Stored records
+ + + + +
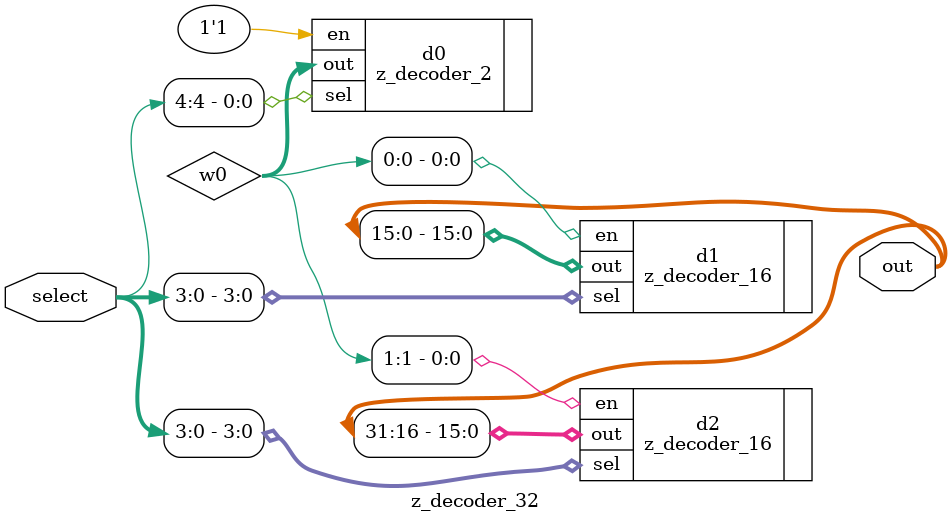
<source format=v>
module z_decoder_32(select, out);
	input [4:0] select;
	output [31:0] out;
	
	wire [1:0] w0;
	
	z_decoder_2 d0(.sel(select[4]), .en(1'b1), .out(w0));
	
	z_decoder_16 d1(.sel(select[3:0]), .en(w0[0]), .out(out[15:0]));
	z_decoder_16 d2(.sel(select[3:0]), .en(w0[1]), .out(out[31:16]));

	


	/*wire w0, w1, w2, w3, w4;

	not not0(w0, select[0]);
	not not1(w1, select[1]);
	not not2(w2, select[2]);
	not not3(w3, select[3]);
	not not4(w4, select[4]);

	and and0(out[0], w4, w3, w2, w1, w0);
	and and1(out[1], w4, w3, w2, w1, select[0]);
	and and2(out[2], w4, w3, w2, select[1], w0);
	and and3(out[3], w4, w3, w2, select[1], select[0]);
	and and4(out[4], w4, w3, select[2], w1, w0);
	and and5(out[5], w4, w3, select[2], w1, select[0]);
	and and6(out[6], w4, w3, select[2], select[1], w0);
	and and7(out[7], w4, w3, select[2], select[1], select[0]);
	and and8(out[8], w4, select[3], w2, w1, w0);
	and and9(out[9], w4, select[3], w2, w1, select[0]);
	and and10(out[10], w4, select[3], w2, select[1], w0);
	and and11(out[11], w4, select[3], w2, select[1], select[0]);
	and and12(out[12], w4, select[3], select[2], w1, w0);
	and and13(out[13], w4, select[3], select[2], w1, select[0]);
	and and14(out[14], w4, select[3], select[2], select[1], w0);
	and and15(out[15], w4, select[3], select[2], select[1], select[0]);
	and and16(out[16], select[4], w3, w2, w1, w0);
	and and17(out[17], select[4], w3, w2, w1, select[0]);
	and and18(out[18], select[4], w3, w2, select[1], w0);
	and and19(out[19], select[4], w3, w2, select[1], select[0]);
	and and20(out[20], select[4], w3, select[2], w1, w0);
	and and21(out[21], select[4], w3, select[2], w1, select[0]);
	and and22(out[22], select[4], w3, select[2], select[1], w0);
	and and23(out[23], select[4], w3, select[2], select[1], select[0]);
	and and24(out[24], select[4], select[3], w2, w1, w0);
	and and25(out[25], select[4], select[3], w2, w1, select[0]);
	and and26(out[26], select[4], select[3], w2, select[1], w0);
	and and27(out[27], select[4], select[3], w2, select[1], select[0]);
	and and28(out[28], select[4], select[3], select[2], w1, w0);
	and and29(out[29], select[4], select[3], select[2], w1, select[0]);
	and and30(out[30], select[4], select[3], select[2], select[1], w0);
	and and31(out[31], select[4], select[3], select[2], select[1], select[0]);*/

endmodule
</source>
+ + + + +
§ **Request**: Copy out all the data exactly. The images should not appear in the copy.

§ **Solution to this problem**:
<source format=v>
module z_decoder_32(select, out);
	input [4:0] select;
	output [31:0] out;
	
	wire [1:0] w0;
	
	z_decoder_2 d0(.sel(select[4]), .en(1'b1), .out(w0));
	
	z_decoder_16 d1(.sel(select[3:0]), .en(w0[0]), .out(out[15:0]));
	z_decoder_16 d2(.sel(select[3:0]), .en(w0[1]), .out(out[31:16]));

	


	/*wire w0, w1, w2, w3, w4;

	not not0(w0, select[0]);
	not not1(w1, select[1]);
	not not2(w2, select[2]);
	not not3(w3, select[3]);
	not not4(w4, select[4]);

	and and0(out[0], w4, w3, w2, w1, w0);
	and and1(out[1], w4, w3, w2, w1, select[0]);
	and and2(out[2], w4, w3, w2, select[1], w0);
	and and3(out[3], w4, w3, w2, select[1], select[0]);
	and and4(out[4], w4, w3, select[2], w1, w0);
	and and5(out[5], w4, w3, select[2], w1, select[0]);
	and and6(out[6], w4, w3, select[2], select[1], w0);
	and and7(out[7], w4, w3, select[2], select[1], select[0]);
	and and8(out[8], w4, select[3], w2, w1, w0);
	and and9(out[9], w4, select[3], w2, w1, select[0]);
	and and10(out[10], w4, select[3], w2, select[1], w0);
	and and11(out[11], w4, select[3], w2, select[1], select[0]);
	and and12(out[12], w4, select[3], select[2], w1, w0);
	and and13(out[13], w4, select[3], select[2], w1, select[0]);
	and and14(out[14], w4, select[3], select[2], select[1], w0);
	and and15(out[15], w4, select[3], select[2], select[1], select[0]);
	and and16(out[16], select[4], w3, w2, w1, w0);
	and and17(out[17], select[4], w3, w2, w1, select[0]);
	and and18(out[18], select[4], w3, w2, select[1], w0);
	and and19(out[19], select[4], w3, w2, select[1], select[0]);
	and and20(out[20], select[4], w3, select[2], w1, w0);
	and and21(out[21], select[4], w3, select[2], w1, select[0]);
	and and22(out[22], select[4], w3, select[2], select[1], w0);
	and and23(out[23], select[4], w3, select[2], select[1], select[0]);
	and and24(out[24], select[4], select[3], w2, w1, w0);
	and and25(out[25], select[4], select[3], w2, w1, select[0]);
	and and26(out[26], select[4], select[3], w2, select[1], w0);
	and and27(out[27], select[4], select[3], w2, select[1], select[0]);
	and and28(out[28], select[4], select[3], select[2], w1, w0);
	and and29(out[29], select[4], select[3], select[2], w1, select[0]);
	and and30(out[30], select[4], select[3], select[2], select[1], w0);
	and and31(out[31], select[4], select[3], select[2], select[1], select[0]);*/

endmodule
</source>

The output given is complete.